Diagnosis of lupus is difficult as early symptoms are often nonspecific, like fever, fatigue, and joint pain. More specific symptoms will develop over several weeks or months, including butterfly rash on face, mouth sores, or arthritis. Diagnosis of lupus is often made by a rheumatologist.
It typically occurs in adults and often is diagnosed in an individual in their forties, so not surprisingly many of Lashonda’s early symptoms where assumed to be other maladies.
She was just 5 years old when she began complaining that her left hip hurt. She was doing a lot of dancing, and it was presumed that the dance may have contributed to the problem. She received an orthopaedic workup because she started walking on her tip toes.
Then all of the sudden she started having seizures for no apparent reason. A rare medicine helped to control the seizures for over a year.
In April, 2011, she began having massive headaches. Lavonne James, her mother recalled that there was lots of transition occurring in the family as they were moving away from Sumter, S.C., and it was thought that perhaps the new changes were contributing to the headaches.
But soon she was suffering from severe abdominal pain, and she would cry every day. It seemed like we were seeing the pediatrician every day, her mother remembered. They tried several things and were treating her for anxiety, and she even saw a psychologist. She would sleep all day, and we thought she was depressed. Her stomach started hurting, and she was taken to a local ER, where a CT scan showed a lot of fluid around the heart. She was airlifted to MUSC Children’s Hospital
Late that evening, the cardiologist drained the fluid but it was all back again in the morning. A CT scan of the head showed she had had ten mini strokes. In reviewing her medical history, Lashonda’s mother mentioned that her mother had lupus. The link to her health issues was discovered. Additional testing confirmed that Lashonda was suffering from advanced stage lupus. She was treated like an adult and Lashonda underwent six months of chemotherapy.
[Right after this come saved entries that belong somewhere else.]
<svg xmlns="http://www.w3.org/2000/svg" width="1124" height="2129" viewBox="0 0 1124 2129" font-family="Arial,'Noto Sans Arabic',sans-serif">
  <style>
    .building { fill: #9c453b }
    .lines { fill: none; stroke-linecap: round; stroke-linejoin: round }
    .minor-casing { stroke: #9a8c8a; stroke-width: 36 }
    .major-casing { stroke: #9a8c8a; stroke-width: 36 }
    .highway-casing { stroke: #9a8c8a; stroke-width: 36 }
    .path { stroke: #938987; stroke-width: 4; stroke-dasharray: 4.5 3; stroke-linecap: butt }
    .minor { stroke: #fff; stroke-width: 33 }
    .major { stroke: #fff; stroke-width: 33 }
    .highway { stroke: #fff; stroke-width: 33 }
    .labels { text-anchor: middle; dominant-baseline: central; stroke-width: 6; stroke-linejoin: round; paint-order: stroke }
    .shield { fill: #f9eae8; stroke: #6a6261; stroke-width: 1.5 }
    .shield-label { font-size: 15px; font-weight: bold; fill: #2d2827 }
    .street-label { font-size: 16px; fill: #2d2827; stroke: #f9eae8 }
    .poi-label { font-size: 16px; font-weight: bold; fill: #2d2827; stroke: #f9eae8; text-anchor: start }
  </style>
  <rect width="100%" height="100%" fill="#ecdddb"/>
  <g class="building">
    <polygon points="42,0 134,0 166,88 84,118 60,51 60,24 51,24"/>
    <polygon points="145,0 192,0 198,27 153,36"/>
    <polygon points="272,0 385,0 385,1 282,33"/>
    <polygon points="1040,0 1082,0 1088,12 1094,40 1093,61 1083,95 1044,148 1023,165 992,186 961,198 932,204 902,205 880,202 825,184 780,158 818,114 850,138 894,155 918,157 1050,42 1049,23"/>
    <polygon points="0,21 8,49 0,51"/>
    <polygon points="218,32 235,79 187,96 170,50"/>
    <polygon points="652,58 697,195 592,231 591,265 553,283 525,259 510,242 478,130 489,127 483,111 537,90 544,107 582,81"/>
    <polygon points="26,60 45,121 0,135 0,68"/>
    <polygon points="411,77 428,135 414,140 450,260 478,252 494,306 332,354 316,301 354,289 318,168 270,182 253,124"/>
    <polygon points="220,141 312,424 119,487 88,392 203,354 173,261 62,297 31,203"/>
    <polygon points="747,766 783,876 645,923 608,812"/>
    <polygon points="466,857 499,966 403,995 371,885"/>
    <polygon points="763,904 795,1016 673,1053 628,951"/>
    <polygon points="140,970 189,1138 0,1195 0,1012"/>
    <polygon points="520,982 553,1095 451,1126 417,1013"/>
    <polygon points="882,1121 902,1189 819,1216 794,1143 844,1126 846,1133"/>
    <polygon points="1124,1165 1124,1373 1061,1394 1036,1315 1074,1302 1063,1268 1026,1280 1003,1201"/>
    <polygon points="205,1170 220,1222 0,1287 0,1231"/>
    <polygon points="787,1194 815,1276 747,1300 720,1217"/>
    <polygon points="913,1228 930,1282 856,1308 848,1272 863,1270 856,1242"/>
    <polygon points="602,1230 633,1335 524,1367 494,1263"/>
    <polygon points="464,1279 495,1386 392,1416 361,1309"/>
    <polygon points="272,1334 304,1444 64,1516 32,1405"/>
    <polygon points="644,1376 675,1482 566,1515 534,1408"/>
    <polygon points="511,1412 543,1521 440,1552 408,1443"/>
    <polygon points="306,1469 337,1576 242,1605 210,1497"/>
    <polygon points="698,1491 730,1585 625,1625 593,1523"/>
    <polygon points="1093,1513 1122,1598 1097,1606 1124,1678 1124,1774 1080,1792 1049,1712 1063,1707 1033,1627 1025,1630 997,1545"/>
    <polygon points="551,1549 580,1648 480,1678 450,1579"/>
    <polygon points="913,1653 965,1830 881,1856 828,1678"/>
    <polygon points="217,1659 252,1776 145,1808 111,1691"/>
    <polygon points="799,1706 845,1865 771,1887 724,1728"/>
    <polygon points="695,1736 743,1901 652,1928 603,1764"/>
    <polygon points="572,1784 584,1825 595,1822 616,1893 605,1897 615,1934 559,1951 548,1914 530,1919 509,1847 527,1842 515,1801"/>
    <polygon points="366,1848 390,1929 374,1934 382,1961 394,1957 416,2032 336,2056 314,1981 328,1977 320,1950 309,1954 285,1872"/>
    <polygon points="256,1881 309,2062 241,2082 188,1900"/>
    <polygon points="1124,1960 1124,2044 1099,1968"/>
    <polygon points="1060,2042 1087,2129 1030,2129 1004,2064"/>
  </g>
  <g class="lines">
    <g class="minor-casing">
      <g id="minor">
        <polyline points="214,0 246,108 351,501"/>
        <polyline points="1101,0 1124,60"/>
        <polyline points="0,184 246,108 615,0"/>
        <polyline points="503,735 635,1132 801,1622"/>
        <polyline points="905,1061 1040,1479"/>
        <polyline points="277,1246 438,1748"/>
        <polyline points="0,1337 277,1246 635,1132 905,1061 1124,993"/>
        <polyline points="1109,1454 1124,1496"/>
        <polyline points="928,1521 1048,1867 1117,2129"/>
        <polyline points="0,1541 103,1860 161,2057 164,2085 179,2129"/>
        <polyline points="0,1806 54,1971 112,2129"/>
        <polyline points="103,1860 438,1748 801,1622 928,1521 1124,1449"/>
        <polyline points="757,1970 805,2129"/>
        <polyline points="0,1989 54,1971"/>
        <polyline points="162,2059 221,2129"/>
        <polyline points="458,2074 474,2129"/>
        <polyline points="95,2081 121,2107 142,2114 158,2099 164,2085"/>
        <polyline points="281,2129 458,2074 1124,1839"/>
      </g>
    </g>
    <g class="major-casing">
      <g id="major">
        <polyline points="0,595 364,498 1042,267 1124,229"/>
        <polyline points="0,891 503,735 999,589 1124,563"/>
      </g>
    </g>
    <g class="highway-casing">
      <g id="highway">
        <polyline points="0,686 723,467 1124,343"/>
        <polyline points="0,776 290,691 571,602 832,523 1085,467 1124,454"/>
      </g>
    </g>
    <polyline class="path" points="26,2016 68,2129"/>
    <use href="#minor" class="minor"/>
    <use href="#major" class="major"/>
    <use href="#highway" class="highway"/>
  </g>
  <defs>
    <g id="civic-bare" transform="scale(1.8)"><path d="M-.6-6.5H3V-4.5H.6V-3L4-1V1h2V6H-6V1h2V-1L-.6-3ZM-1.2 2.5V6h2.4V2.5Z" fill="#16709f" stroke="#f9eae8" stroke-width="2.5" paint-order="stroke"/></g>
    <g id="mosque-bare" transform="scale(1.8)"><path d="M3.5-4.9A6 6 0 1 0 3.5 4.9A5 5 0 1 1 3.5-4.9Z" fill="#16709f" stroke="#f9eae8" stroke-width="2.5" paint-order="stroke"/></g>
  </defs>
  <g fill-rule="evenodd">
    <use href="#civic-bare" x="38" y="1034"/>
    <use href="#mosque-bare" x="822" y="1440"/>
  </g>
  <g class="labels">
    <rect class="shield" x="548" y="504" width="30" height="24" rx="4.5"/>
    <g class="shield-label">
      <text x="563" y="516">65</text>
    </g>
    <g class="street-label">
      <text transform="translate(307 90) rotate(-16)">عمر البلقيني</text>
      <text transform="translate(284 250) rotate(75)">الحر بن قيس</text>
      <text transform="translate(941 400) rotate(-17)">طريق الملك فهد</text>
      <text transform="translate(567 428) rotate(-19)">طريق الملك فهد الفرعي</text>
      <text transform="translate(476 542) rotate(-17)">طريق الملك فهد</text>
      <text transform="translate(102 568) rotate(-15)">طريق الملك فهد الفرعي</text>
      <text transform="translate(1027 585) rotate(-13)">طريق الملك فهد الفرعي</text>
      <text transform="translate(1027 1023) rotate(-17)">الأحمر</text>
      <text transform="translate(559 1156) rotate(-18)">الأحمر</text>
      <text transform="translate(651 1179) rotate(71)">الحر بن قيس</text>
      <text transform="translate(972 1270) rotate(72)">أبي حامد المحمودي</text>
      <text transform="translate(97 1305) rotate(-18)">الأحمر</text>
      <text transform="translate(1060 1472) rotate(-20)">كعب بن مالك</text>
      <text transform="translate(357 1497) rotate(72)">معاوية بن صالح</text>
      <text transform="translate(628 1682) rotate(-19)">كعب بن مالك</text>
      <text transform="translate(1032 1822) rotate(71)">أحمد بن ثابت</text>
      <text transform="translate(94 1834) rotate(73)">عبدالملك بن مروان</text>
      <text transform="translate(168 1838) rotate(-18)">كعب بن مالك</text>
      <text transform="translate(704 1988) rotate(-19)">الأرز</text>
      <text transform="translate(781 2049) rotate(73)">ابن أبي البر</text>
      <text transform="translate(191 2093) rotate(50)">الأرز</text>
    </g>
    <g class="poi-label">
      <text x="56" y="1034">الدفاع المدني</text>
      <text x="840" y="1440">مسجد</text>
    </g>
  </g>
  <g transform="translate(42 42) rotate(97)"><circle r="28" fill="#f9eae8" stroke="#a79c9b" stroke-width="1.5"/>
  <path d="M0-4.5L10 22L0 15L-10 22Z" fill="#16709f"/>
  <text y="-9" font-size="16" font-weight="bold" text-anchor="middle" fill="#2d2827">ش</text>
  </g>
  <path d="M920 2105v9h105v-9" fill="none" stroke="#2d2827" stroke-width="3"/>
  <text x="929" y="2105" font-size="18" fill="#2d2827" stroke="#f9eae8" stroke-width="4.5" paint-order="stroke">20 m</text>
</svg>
Her care led by Dr. Passo at MUSC Children’s Hospital who has since retired, was transferred to Dr. Melika Gilbert, who is now guiding her treatment.
Commenting on her care, “You have a really good team. It’s an awesome team,” Lavonne James said. “They are good about responding to me and listen to what I have to say. They (the care team) work very well together.”
So at just 13 years of age, Lashonda, has traveled a road that has introduced her to many healthcare providers and now she has a diagnosis that is being treated and monitored by a caring team of doctors and nurses.